Thursday 13 August 2015

Edinburgh Fringe 2015 – An Oak Tree at the Traverse, or, A Great Theatrical Mystery

This is the tenth anniversary production of this show which has, during its lifetime, travelled widely, received an off-Broadway award and, as a google search afterwards revealed, been extravagantly praised by many critics. After sitting through it myself I cannot think how any of this has been possible. This is one of the worst examples of “the emperor has no clothes” theatre it has been my misfortune recently to encounter.

The conceit of Tim Crouch's play is that the other performer changes with each performance and has no idea of the script until they arrive on stage and he starts handing them clipboards and telling them what to say next. For reasons also passing understanding, past reviews reveal that a great many leading men and women have subjected themselves to this experience over the decade. On this occasion the second performer was Sharon Duncan-Brewster who I don't think I have previously encountered.

The narrative, such as it is, concerns a hypnotist (Crouch) who killed a child in a car accident (Duncan-Brewster plays the kid's father). Since this tragedy the hypnotist's act has gone to pot until, on this occasion, he ends up with the father as one of the subjects of his act, except he doesn't recognise him. If other critics are to be believed, the play is both a powerful exploration of this relationship, and a clever playing with theatrical form. I don't think it is either of these things.

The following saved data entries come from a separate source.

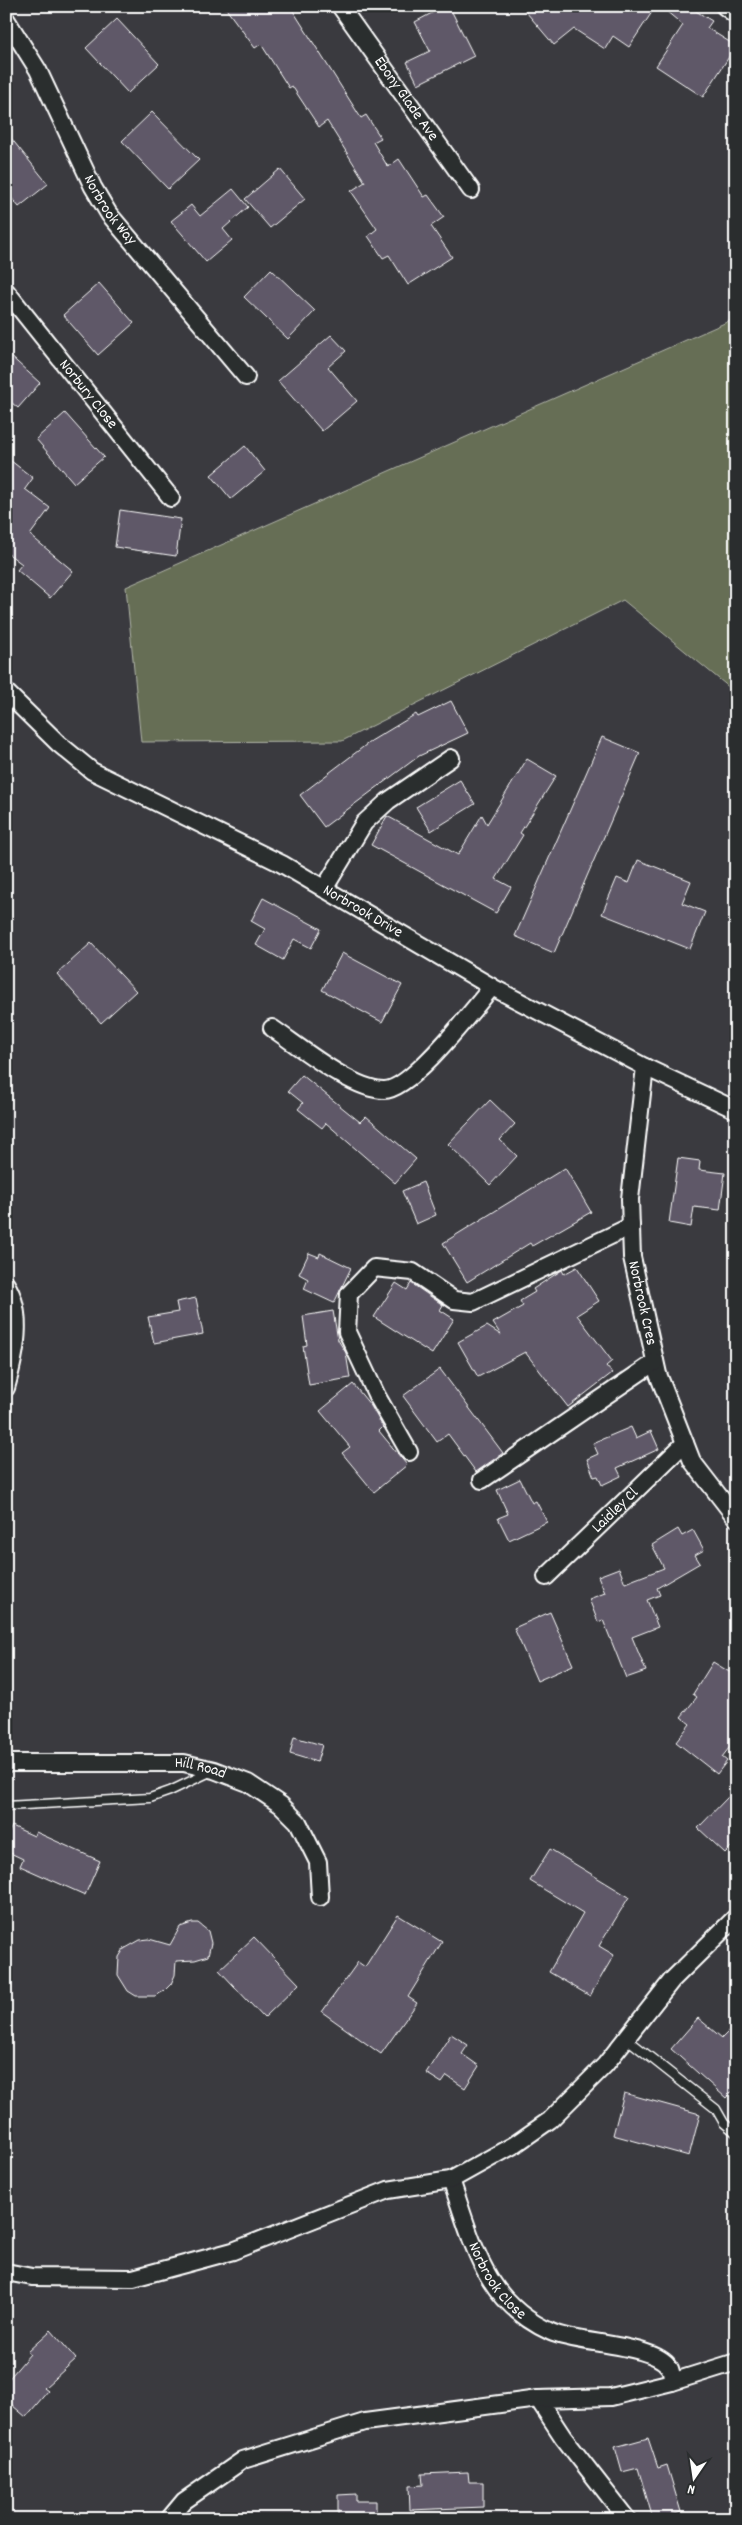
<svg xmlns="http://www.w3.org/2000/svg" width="742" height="2525" font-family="Dekko,sans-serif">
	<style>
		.green { fill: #666e55; stroke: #b2b6aa }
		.building { fill: #5f5868; stroke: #fff }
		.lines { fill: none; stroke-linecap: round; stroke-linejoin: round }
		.service-casing { stroke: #fff; stroke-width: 11 }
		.minor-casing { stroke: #fff; stroke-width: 20 }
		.service { stroke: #2a2d2e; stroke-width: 8 }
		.minor { stroke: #2a2d2e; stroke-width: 16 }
		.labels { text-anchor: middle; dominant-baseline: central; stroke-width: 4; stroke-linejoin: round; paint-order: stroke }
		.street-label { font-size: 16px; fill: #fff; stroke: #2a2d2e }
	</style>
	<rect width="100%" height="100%" fill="#3a3a3f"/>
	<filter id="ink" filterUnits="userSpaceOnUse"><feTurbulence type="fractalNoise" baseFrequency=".02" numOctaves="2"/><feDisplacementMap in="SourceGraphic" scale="10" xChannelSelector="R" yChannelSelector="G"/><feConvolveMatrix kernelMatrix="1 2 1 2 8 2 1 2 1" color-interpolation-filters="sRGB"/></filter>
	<g filter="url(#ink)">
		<path class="green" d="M736 318V693L623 600 342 741 141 742 126 587Z"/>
		<path class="building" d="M224 6H290L361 118 366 115 381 138 373 142 388 167 399 159 424 197 428 195 444 217 431 226 452 257 408 285 389 255 383 258 368 236 377 229 351 191 365 182 327 121 319 127 292 86 289 88 261 44 255 48Z
			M445 6H449L474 56 418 84 407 62 430 51 415 22Z
			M521 6H656L629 47 613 36 605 49 574 29 554 45Z
			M660 6H688L712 21 707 28 736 46 703 97 656 66 683 25Z
			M117 19 159 64 128 93 86 48Z
			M152 112 199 160 168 189 122 141Z
			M6 132 48 184 19 207 6 191Z
			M280 169 305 199 270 228 245 199Z
			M233 189 248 207 223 229 232 240 206 262 171 221 191 205 200 216Z
			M271 269 315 311 288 339 244 297Z
			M99 283 134 323 98 355 63 315Z
			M331 335 346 351 328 367 357 401 322 431 278 381Z
			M6 352 40 383 18 408 6 398Z
			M65 413 104 457 74 483 36 439Z
			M245 446 265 471 231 499 211 475Z
			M6 457 33 478 25 489 50 508 30 535 73 571 50 598 17 570 22 564 6 552Z
			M120 510 181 519 176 556 115 547Z
			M451 701 468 733 419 756 324 827 300 795 371 741 416 714 418 717Z
			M602 737 640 753 554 953 515 936Z
			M527 759 556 776 520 833 523 835 496 879 511 887 496 913 371 845 387 816 458 855 482 815 487 824Z
			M460 780 475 804 431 831 416 807Z
			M638 860 691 881 682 903 705 912 690 949 602 914 617 878 629 883Z
			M263 898 321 929 311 948 294 939 283 960 256 945 265 929 251 921Z
			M91 943 136 991 101 1023 57 974Z
			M342 953 402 985 382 1022 322 990Z
			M302 1075 360 1122 366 1116 416 1159 395 1183 326 1123 322 1128 298 1109 303 1103 288 1091Z
			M490 1100 515 1124 500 1140 517 1156 490 1185 448 1144Z
			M678 1158 700 1161 699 1170 725 1173 720 1210 694 1207 691 1227 669 1223Z
			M565 1168 591 1212 532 1246 530 1243 467 1282 443 1243Z
			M423 1182 436 1215 416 1224 402 1191Z
			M309 1253 319 1257 320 1253 351 1268 334 1303 304 1289 308 1279 299 1274Z
			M577 1267 599 1301 577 1315 612 1361 606 1366 612 1373 568 1407 525 1352 478 1377 458 1342 487 1326 501 1335 493 1323 523 1306 520 1301 535 1292 533 1289 562 1270 564 1274Z
			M396 1283 407 1290 411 1283 443 1305 440 1310 454 1319 432 1354 374 1317Z
			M196 1298 203 1334 154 1343 148 1317 178 1312 176 1302Z
			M333 1311 338 1340 346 1353 350 1378 309 1385 303 1346 307 1345 303 1316Z
			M440 1369 503 1453 476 1472 448 1434 437 1442 403 1396Z
			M353 1384 371 1406 383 1427 379 1431 407 1465 374 1492 342 1453 350 1447 320 1411Z
			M631 1427 636 1438 651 1431 659 1449 617 1468 621 1476 602 1485 598 1476 594 1477 587 1459 598 1454 593 1443Z
			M520 1479 532 1503 536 1501 547 1522 509 1540 498 1518 508 1514 497 1490Z
			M678 1529 682 1536 693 1530 704 1550 695 1555 700 1563 657 1588 660 1595 647 1600 658 1627 632 1637 646 1671 626 1678 603 1620 598 1622 589 1599 605 1593 598 1576 619 1568 625 1583 664 1568 652 1545Z
			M550 1612 573 1665 537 1681 514 1628Z
			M713 1662 736 1676V1739L722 1757 727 1761 717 1774 676 1742 690 1724 681 1717 697 1697 693 1694Z
			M294 1737 322 1745 317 1762 290 1754Z
			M728 1797 736 1804V1842L725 1853 698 1828Z
			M12 1826 34 1836 36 1832 100 1861 85 1895 20 1866 23 1859 6 1851V1838Z
			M550 1849 629 1897 599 1946 614 1955 590 1996 549 1972 583 1913 530 1881Z
			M398 1915 442 1942 408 1997 417 2003 381 2054 322 2012 358 1962 365 1967Z
			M192 1923H198L208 1931 211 1943 208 1956 195 1960 176 1961 175 1975 171 1984 164 1991 155 1996H136L128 1991 118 1975 119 1957 124 1949 140 1940 149 1939 170 1945 180 1927Z
			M254 1937 299 1984 264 2018 219 1970Z
			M698 2018 722 2038 736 2024V2087L726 2098 671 2049Z
			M451 2034 468 2045 462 2054 479 2066 465 2088 447 2076 442 2083 426 2073Z
			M624 2093 700 2114 689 2156 613 2135Z
			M51 2330 76 2359 44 2388 48 2391 26 2417 6 2400V2382L30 2354 27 2352Z
			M648 2438 658 2468 667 2465 681 2512 659 2519H653L638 2468 622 2472 615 2447Z
			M468 2472 469 2482H483V2507L410 2510 409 2486 423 2485 422 2474Z
			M356 2494V2501H376V2519H338V2495Z"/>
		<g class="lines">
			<g class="service-casing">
				<path id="service" d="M6 1806 150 1798 170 1791 210 1772
					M626 2038 716 2109 724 2123 736 2133"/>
			</g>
			<g class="minor-casing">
				<g id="minor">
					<path id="s1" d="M340 6 471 190"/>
					<path d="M724 6 736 15"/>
					<path id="s2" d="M6 19 38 70 93 187 109 214 246 377"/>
					<path id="s3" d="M6 291 171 498"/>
					<path id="s4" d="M6 692 59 744 92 771 282 864 492 987 645 1067 736 1110"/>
					<path d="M324 889 364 823 388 801 451 758"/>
					<path d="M272 1028C299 1046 352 1090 384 1090 412 1090 473 1009 492 987"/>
					<path id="s5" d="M645 1067 630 1199 632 1257 658 1374 685 1443 692 1461 736 1518"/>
					<path d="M6 1284C25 1314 15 1356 6 1388"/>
					<path d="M409 1452 377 1396 347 1332 349 1294 374 1268 413 1272 454 1300 473 1302 631 1226"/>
					<path d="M482 1480 655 1362"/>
					<path id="s6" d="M546 1577 685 1443"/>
					<path id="s7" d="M6 1763H184L214 1770 248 1783 281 1805 298 1822 318 1862 320 1897"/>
					<path id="s8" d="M451 2180C473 2243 484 2302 551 2332 577 2344 655 2344 669 2367 672 2371 672 2378 672 2382"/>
					<path d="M6 2272 32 2277 133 2278 233 2251 388 2190 451 2180 514 2145 550 2120 605 2065 672 1980 736 1917"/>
					<path d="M538 2399 563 2437 627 2519"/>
					<path d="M169 2519 184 2501 243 2460 365 2422 538 2399 611 2397 672 2382 736 2362"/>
				</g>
			</g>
			<use href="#service" class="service"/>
			<use href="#minor" class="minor"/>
		</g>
	</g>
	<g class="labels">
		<g class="street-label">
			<text stroke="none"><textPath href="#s1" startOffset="114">Ebony Glade Ave</textPath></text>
			<text stroke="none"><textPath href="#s2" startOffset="218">Norbrook Way</textPath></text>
			<text stroke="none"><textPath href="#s3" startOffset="132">Norbury Close</textPath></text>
			<text stroke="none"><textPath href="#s4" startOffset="422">Norbrook Drive</textPath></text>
			<text stroke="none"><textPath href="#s5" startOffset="238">Norbrook Cres</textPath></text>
			<text stroke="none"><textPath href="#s6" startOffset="96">Laidley Cl</textPath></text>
			<text stroke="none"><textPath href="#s7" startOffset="195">Hill Road</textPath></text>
			<text stroke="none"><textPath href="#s8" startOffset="112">Norbrook Close</textPath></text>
		</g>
	</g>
	<rect width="742" height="2525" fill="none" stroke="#2a2d2e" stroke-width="25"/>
	<rect x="12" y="12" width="717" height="2500" fill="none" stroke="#fff" stroke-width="2" filter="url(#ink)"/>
	<g transform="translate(694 2478) rotate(193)" stroke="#2a2d2e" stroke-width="4" paint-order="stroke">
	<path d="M0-4L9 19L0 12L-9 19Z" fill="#ffffff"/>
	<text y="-8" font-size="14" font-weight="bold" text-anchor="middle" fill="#ffffff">N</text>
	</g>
</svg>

It fails to be the first because of the totally artificial set up. You can play with the artificial nature of the theatre while still packing emotional punch if you're a playwright as great as, for example, Beckett. Very few people are as great as Beckett, and Crouch most certainly isn't anywhere close. I never believed in the hypnotist or the father from beginning to end and as a result I didn't give a fig about the story. Something might be salvaged from this if Crouch's playing with the form were either very clever or very funny, but again it is neither. It is slow paced, dull and has, as far as I can see, nothing new to say. At £20 for 75 minutes the show is also over-priced. To be avoided.